START Extracted entries

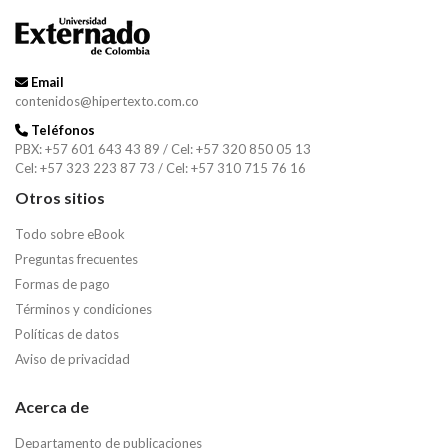
Email
contenidos@hipertexto.com.co
Teléfonos
PBX: +57 601 643 43 89 / Cel: +57 320 850 05 13
Cel: +57 323 223 87 73 / Cel: +57 310 715 76 16
Otros sitios
Todo sobre eBook
Preguntas frecuentes
Formas de pago
Términos y condiciones
Políticas de datos
Aviso de privacidad
Acerca de
Departamento de publicaciones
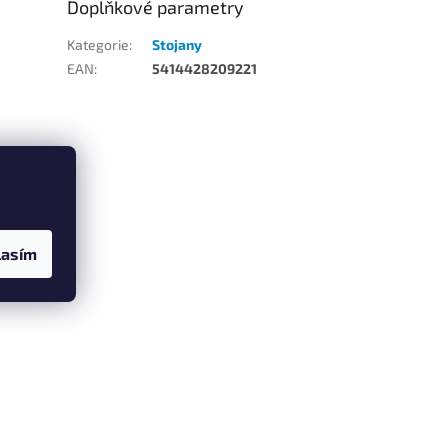
Doplňkové parametry
Kategorie
:
Stojany
EAN
:
5414428209221
u
lasím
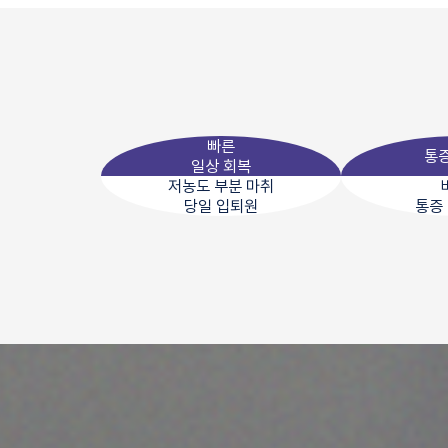
빠른
통
일상 회복
저농도 부분 마취
당일 입퇴원
통증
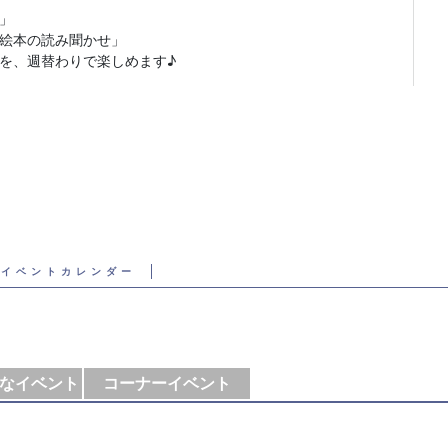
」
絵本の読み聞かせ」
どを、週替わりで楽しめます♪
イベントカレンダー
なイベント
コーナーイベント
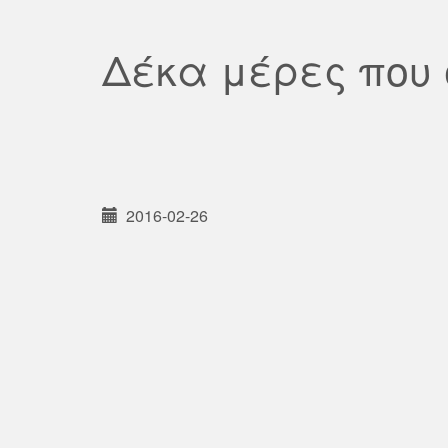
Δέκα μέρες που 
2016-02-26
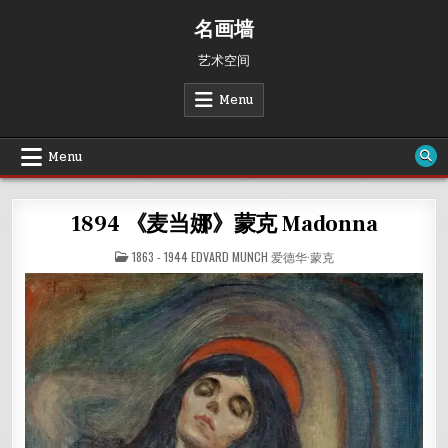
Skip
名画墙
to
content
艺术空间
Menu
Menu
1894 《麦当娜》蒙克 Madonna
POSTED
1863 - 1944 EDVARD MUNCH 爱德华·蒙克
IN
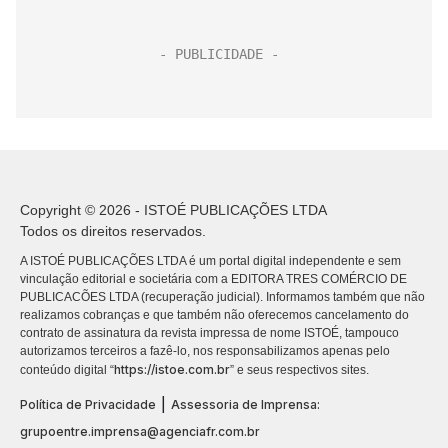
Copyright © 2026 - ISTOÉ PUBLICAÇÕES LTDA
Todos os direitos reservados.
A ISTOÉ PUBLICAÇÕES LTDA é um portal digital independente e sem
vinculação editorial e societária com a EDITORA TRES COMÉRCIO DE
PUBLICACÕES LTDA (recuperação judicial). Informamos também que não
realizamos cobranças e que também não oferecemos cancelamento do
contrato de assinatura da revista impressa de nome ISTOÉ, tampouco
autorizamos terceiros a fazê-lo, nos responsabilizamos apenas pelo
https://istoe.com.br
conteúdo digital “
” e seus respectivos sites.
|
Política de Privacidade
Assessoria de Imprensa:
grupoentre.imprensa@agenciafr.com.br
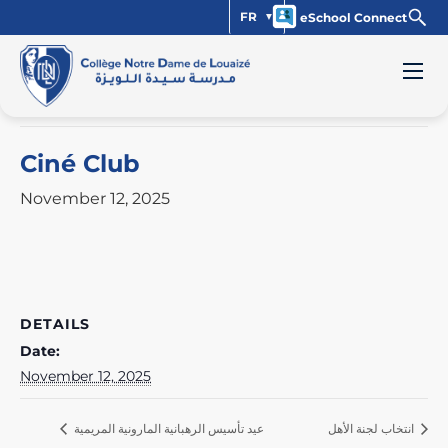
FR
eSchool Connect
« All Events
This event has passed.
Ciné Club
November 12, 2025
DETAILS
Date:
November 12, 2025
انتخاب لجنة الأهل
عيد تأسيس الرهبانية المارونية المريمية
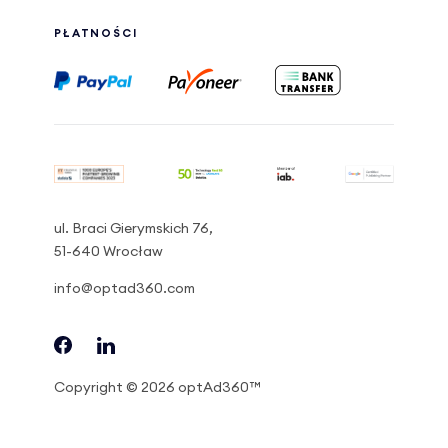
PŁATNOŚCI
ul. Braci Gierymskich 76,
51-640 Wrocław
info@optad360.com
Copyright © 2026 optAd360™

END Extracted entries

◆ **Your instructions**
Lines from the one that holds "autorizamos terceiros a" through the final line of the material are to be duplicated exactly; no pictures belong in the copy.

◆ **Solved problem**
autorizamos terceiros a fazê-lo, nos responsabilizamos apenas pelo
https://istoe.com.br
conteúdo digital “
” e seus respectivos sites.
|
Política de Privacidade
Assessoria de Imprensa:
grupoentre.imprensa@agenciafr.com.br
FR
eSchool Connect
« All Events
This event has passed.
Ciné Club
November 12, 2025
DETAILS
Date:
November 12, 2025
انتخاب لجنة الأهل
عيد تأسيس الرهبانية المارونية المريمية
PŁATNOŚCI
ul. Braci Gierymskich 76,
51-640 Wrocław
info@optad360.com
Copyright © 2026 optAd360™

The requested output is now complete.